Through a dozen days of preliminary examinations in Ingham County District Court, Nessel’s top investigator, Howard Shock, has yet to produce that evidence.

“Where’s the evidence of any intent that anybody had to commit to crime?” defense lawyer John Freeman asked this week.

“It’s all wishful thinking,” he said. “It’s a politically motivated which hunt that has no basis in the evidence.”

Even the judge in the case, Kristen Simmons, has highlighted “glaring” concerns with the prosecution.

“I can understand why the questions are now steering to how this investigation went about because if you’re not presenting your investigation well, we now need to understand what happened during the investigation,” Simmons said.

Simmons has also taken issue with Nessel’s comments to The Detroit News during the case, in which the attorney general expressed frustration “that it’s taking so long for any of these cases involving the 2020 election to get to a point where we’re actually seeing criminal trials.”

“How long does she think that’s going to take?” Simmons questioned. “They all have the right to bring their own counsel. They all have the right to cross examine. They all have the right to bring their own witnesses should they want to do that.”

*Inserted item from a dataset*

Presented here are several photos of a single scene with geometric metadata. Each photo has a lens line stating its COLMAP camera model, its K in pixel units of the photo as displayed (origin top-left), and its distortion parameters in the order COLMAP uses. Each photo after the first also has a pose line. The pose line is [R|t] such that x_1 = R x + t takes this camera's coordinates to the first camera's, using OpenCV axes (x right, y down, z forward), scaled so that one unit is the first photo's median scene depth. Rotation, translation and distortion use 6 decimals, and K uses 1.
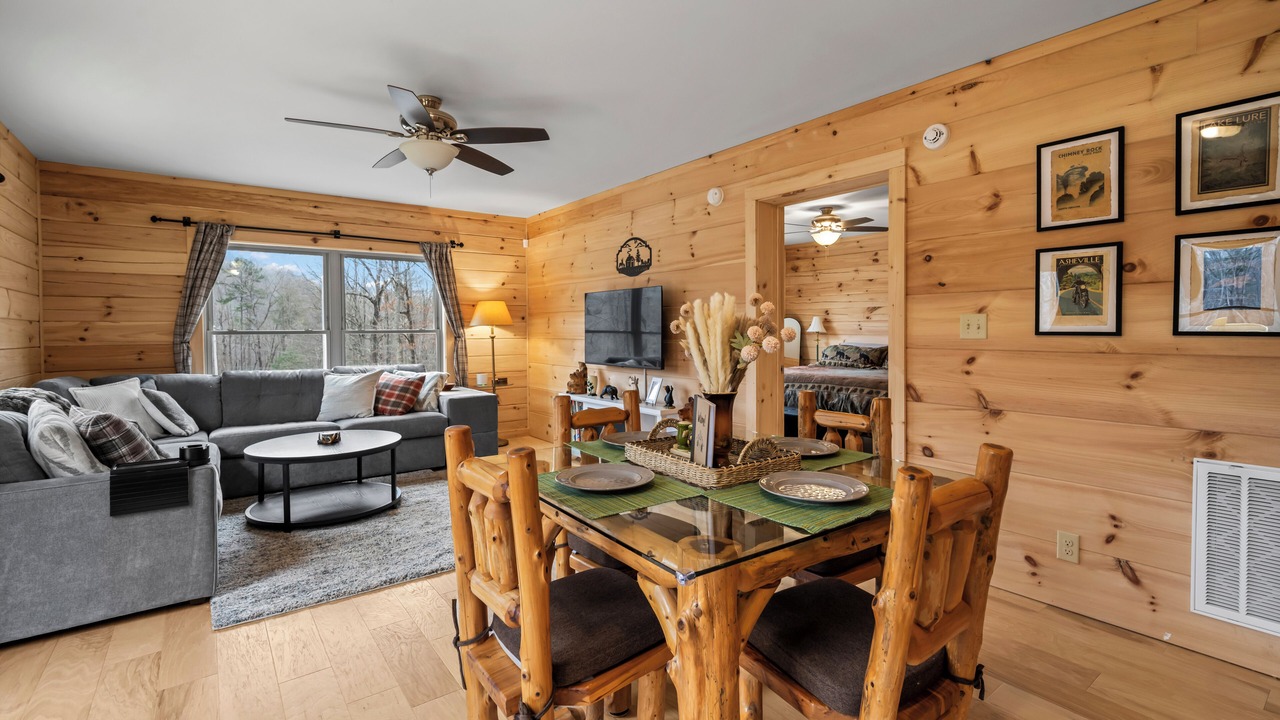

Other Republicans Nessel has recently charged with crimes include Republican fundraising consultants Heather Lombardini and Sandy Baxter, who Nessel alleges failed to properly disclose money raised to oppose Gov. Gretchen Whitmer’s unilateral edicts during the pandemic, which courts later ruled unconstitutional.

“Aside from being unethical, what makes these acts criminal is the intentional act of soliciting and receiving money explicitly through one organization with the expressed intention to support a cause that requires public disclosure of donors,” Nessel said when she announced the felony charges in February.

That case followed just two months after Nessel targeted Robert and Anne Minard, two high-ranking aides to former Michigan House Speaker Lee Chatfield, for alleged embezzlement.

Much like her comments on the Trump electors, Nessel alleged the Minards are “hired guns” for Republicans who “knowingly, willfully and overtly violated the law.”

And she may not be done yet.

“The Michigan Department of Attorney General has not ruled out potential charges against additional defendants” in the case, according to a December press release.